The Fibonacci sequence is defined by the linear recurrence relation

$$F_{n}=F_{n-1}+F_{n-2}\quad \mbox{for }n\geq2, $$

where \(F_{n}\) is called the nth Fibonacci number with \(F_{0}=0\) and \(F_{1}=1\). There exists a simple and nonobvious formula for the Fibonacci numbers,

$$ F_{n}=\frac{1}{\sqrt{5}} \biggl(\frac{1+\sqrt{5}}{2} \biggr)^{n}- \frac{1}{\sqrt{5}} \biggl(\frac{1-\sqrt{5}}{2} \biggr)^{n}. $$

The Fibonacci sequence plays an important role in the theory and applications of mathematics, and its various properties have been investigated by many authors: see [15].

* _Raw data_:
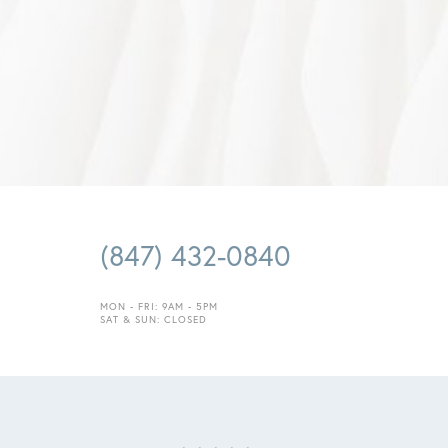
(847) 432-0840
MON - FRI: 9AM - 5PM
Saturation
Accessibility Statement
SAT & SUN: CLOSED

--

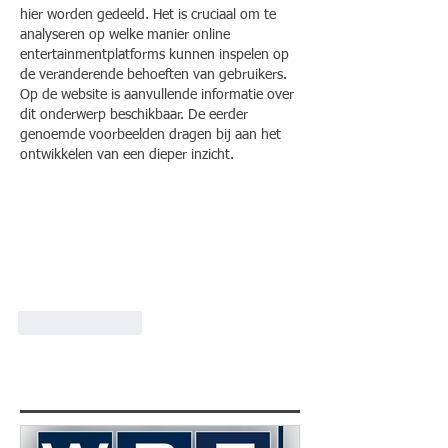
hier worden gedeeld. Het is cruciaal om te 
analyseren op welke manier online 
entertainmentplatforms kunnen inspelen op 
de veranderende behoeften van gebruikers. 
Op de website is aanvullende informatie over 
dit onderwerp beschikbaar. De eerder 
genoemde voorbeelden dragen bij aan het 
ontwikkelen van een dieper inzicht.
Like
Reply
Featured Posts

* _Parts of the exercise_:
1. In the Fibonacci passage, what values are given for the first two Fibonacci numbers, F₀ and F₁?
2. Write the next part of the Fibonacci passage, starting after its last sentence.
Leave the rows out of this work.

* _Answers to the exercise_:
1. F₀ is 0 and F₁ is 1.

2.
In recent years, there has been an increasing interest in studying the reciprocal sums of the Fibonacci numbers. For example, Elsner, Shimomura, and Shiokawa [69] investigated the algebraic relations for reciprocal sums of the Fibonacci numbers. Ohtsuka and Nakamura [10] studied the partial infinite sums of the reciprocal Fibonacci numbers. They established the following results, where \(\lfloor\cdot\rfloor\) denotes the floor function.

Theorem 1.1

For all \(n\geq2\),

$$ \Biggl\lfloor \Biggl(\sum_{k=n}^{\infty} \frac{1}{F_{k}} \Biggr)^{-1} \Biggr\rfloor = \left \{ \textstyle\begin{array}{l@{\quad}l} F_{n-2} &\textit{if }n \textit{ is even}, \\ F_{n-2}-1 &\textit{if }n \textit{ is odd}. \end{array}\displaystyle \right . $$
(1.1)

Theorem 1.2

For all \(n\geq1\),

$$ \Biggl\lfloor \Biggl(\sum_{k=n}^{\infty} \frac {1}{F_{k}^{2}} \Biggr)^{-1} \Biggr\rfloor = \left \{ \textstyle\begin{array}{l@{\quad}l} F_{n}F_{n-1}-1 &\textit{if }n \textit{ is even}, \\ F_{n}F_{n-1} &\textit{if }n \textit{ is odd}. \end{array}\displaystyle \right . $$
(1.2)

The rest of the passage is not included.